Er steht nicht nur unangefochten an der Spitze der Kandidaten, wenn es um die Befähigung zum Kanzler geht; auch seine Partei hat inzwischen die Union überflügelt und die Grünen deutlich hinter sich gelassen. 25 Prozent werden der SPD in aktuellen Umfragen vorausgesagt – und nur noch 20 Prozent CDU/CSU bzw. 16,5 Prozent den Grünen. Es folgen die FDP mit 13,5, die AfD mit 11 und die Linkspartei mit sieben Prozent. Entsprechend hat die SPD die meisten Optionen fürs Regieren; sie könnte mit Union und Grünen, Union und FDP, mit Grünen und FDP und sogar knapp mit Grünen und Linken Koalitionen bilden.
Die ersten beiden Varianten scheiden dabei wohl aus, denn es ist kaum denkbar, dass sich CDU und CSU dazu herablassen, als Juniorpartner der Sozialdemokraten zu fungieren. Eher möglich ist ein Bündnis mit Grünen und FDP, was wohl Olaf Scholz am meisten gefiele; allerdings hat die FDP dafür bereits so hohe Hürden errichtet, dass die Wahrscheinlichkeit ebenfalls gering ist. Ähnliches gilt für eine rot-grün-rote Koalition, für die der SPD-Kandidat selbst und mehr noch die Grünen Bedingungen formulierten, die Grundprinzipien der Linkspartei widersprechen.
Damit relativieren sich die auf den ersten Blick aussichtsreichen demoskopischen Daten beträchtlich.

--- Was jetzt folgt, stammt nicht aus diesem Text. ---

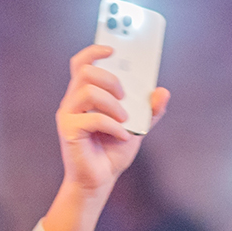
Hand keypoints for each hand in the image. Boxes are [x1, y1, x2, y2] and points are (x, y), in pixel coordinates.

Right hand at [55, 44, 169, 200]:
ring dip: (112, 103)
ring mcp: (68, 114)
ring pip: (87, 90)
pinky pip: (92, 117)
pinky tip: (122, 136)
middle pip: (85, 71)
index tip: (113, 50)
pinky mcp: (68, 130)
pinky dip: (113, 126)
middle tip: (125, 96)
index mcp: (86, 95)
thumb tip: (163, 91)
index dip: (94, 51)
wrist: (99, 180)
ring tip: (125, 119)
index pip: (82, 63)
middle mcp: (73, 101)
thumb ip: (149, 111)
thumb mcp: (137, 128)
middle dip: (111, 79)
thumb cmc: (112, 152)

Zwar könnte die SPD stärkste Partei werden, weiß aber möglicherweise damit wenig anzufangen – ein Pyrrhussieg also, während die unterlegene Union aufgrund dessen doch wieder zum Zuge kommt. Denn sie könnte mit FDP und Grünen ebenfalls eine stabile Regierung bilden. Die FDP hofft schon lange inständig auf ein erneutes Zusammengehen mit CDU und CSU. Und die Grünen haben in der jüngeren Vergangenheit unverblümt ihre Bereitschaft erkennen lasssen, es mit der Union versuchen. Dass ihre Programmatik einschließlich des Kampfes gegen den Klimawandel dabei kein unüberwindliches Hindernis ist, bewiesen sie wiederholt; gerade deshalb bildete sich gewissermaßen in Opposition zu ihnen die Friday-for-future-Bewegung.

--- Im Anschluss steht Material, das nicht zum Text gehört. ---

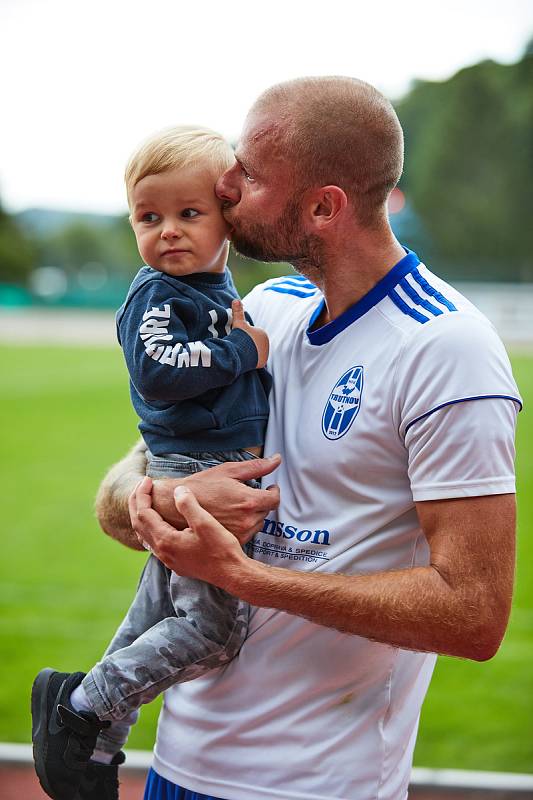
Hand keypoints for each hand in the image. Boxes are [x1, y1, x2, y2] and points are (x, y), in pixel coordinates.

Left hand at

Für die Wähler ist dies keine erfreuliche Prognose, werden sie doch wieder die Verlierer sein. Mit einer unionsgeführten Regierung, dies bewies deren langjährige Koalition mit den Sozialdemokraten, ist Veränderung nicht zu erwarten. Vielmehr wird Sozialabbau fortgesetzt werden, rückt ein Umbau des Wohnungsmarktes in weite Ferne, werden Angriffe auf demokratische Rechte zunehmen und auch künftig Klimaschutz auf Sparflamme betrieben. Das alles sind Erfahrungen aus Bundesländern, in denen FDP und Grüne mit der CDU koalieren. Hinzu kommen die Umschichtung von Finanzmitteln in den Militäretat und auf internationaler Ebene der Ausbau von Rüstungsexporten und das Bestreben, eine »robustere« Rolle in der Welt zu spielen.

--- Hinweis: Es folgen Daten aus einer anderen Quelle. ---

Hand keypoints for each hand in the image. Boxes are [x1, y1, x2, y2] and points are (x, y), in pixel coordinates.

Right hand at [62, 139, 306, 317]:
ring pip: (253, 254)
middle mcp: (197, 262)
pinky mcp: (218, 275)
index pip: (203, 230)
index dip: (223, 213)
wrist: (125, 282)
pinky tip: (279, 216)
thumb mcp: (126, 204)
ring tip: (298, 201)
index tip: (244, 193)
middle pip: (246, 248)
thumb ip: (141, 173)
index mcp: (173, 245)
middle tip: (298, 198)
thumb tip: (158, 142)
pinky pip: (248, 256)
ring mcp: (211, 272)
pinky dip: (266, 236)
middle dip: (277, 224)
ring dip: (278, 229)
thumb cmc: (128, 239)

Unter dem Strich also eine Fortsetzung bisheriger Politik, die gerade in den letzten Jahren immer weniger den Bedürfnissen der Mehrzahl der Menschen entsprach, sondern im Interesse einer machtbewussten Minderheit die Umverteilung von unten nach oben betrieb. Und sich in Krisensituationen nicht gerade durch Kompetenz auszeichnete, wie jüngst der YouTuber Rezo detailliert nachwies. Es gibt zwar am Wahltag durchaus die Chance, eine solch deprimierende Entwicklung nicht zuzulassen. Ob sie genutzt wird, ist bislang zweifelhaft. Aber die Hoffnung stirbt bekanntlich zuletzt.